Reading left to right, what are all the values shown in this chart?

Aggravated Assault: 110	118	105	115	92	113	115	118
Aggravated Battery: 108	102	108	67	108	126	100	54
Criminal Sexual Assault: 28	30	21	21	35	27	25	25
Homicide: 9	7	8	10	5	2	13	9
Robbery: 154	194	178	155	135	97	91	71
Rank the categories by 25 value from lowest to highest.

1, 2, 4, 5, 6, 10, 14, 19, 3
· · ·
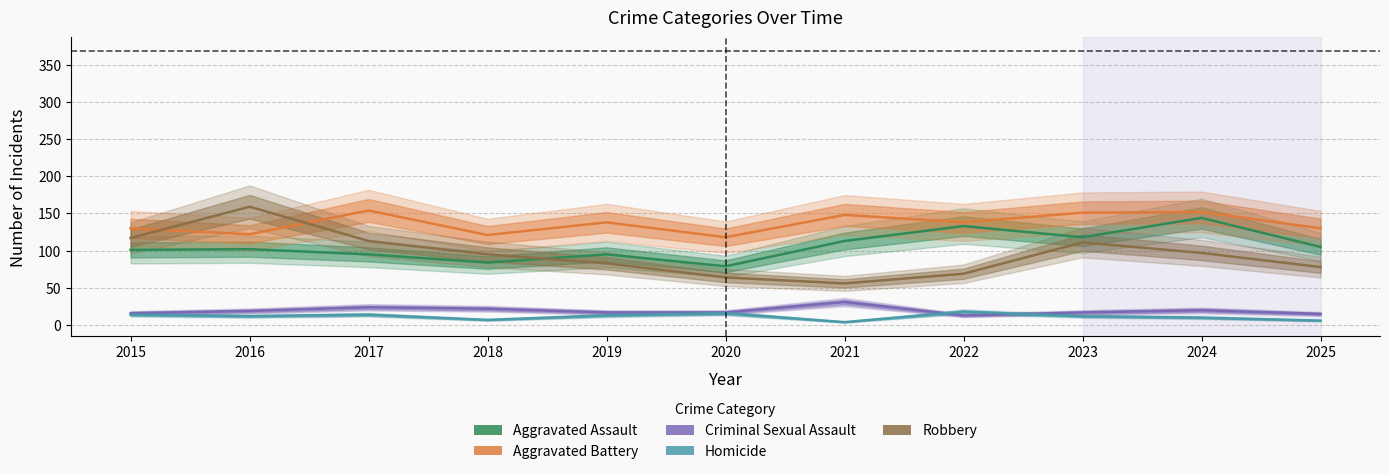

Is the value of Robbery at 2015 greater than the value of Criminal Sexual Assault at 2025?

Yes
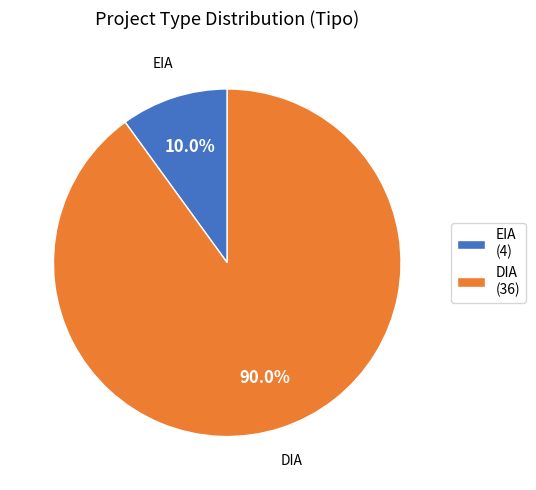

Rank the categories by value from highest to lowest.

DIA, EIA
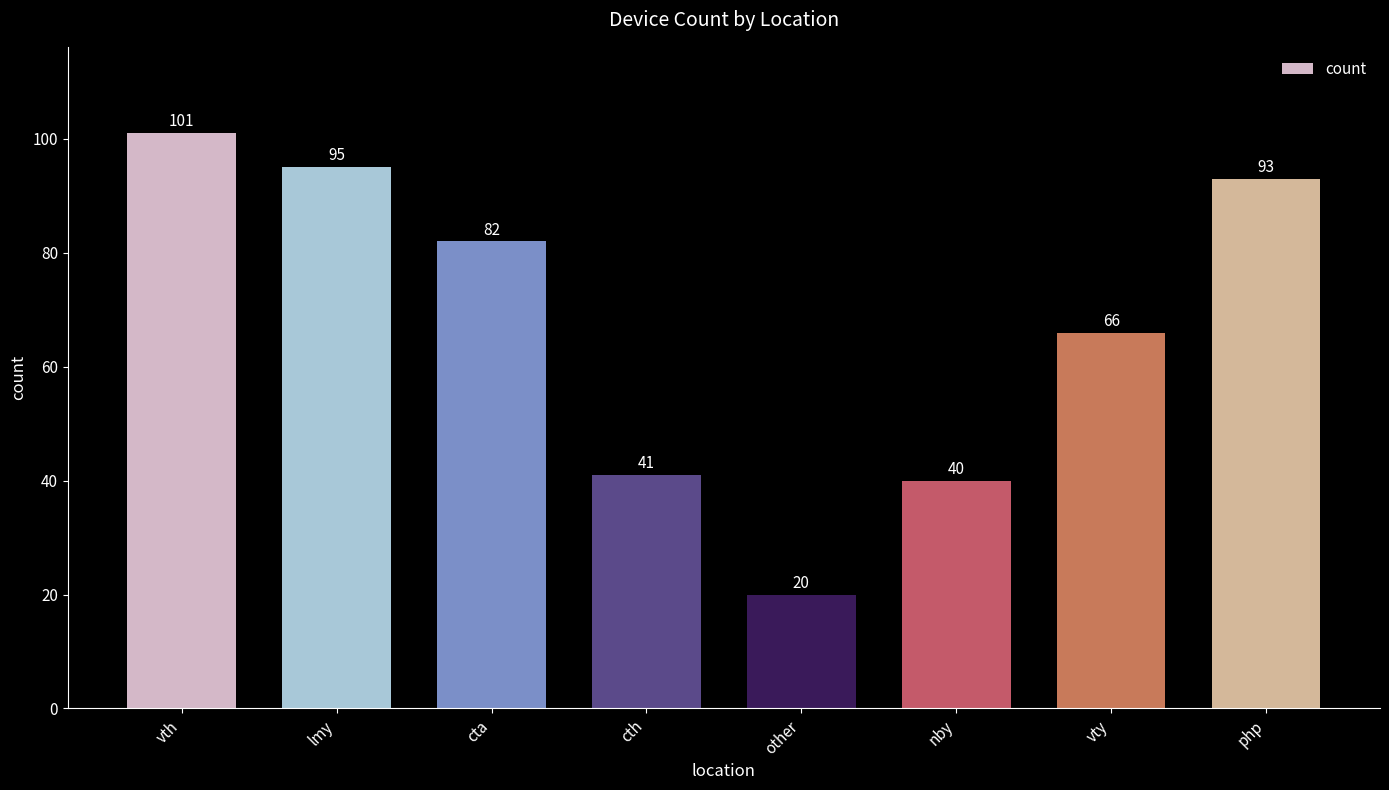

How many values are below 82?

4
· · ·
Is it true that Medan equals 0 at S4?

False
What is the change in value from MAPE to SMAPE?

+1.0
· · ·
Copy the listing from the line with "Reading left to" to the line with "Rank the categories by 25", both lines included, with no changes.

Reading left to right, what are all the values shown in this chart?

Aggravated Assault: 110	118	105	115	92	113	115	118
Aggravated Battery: 108	102	108	67	108	126	100	54
Criminal Sexual Assault: 28	30	21	21	35	27	25	25
Homicide: 9	7	8	10	5	2	13	9
Robbery: 154	194	178	155	135	97	91	71
Rank the categories by 25 value from lowest to highest.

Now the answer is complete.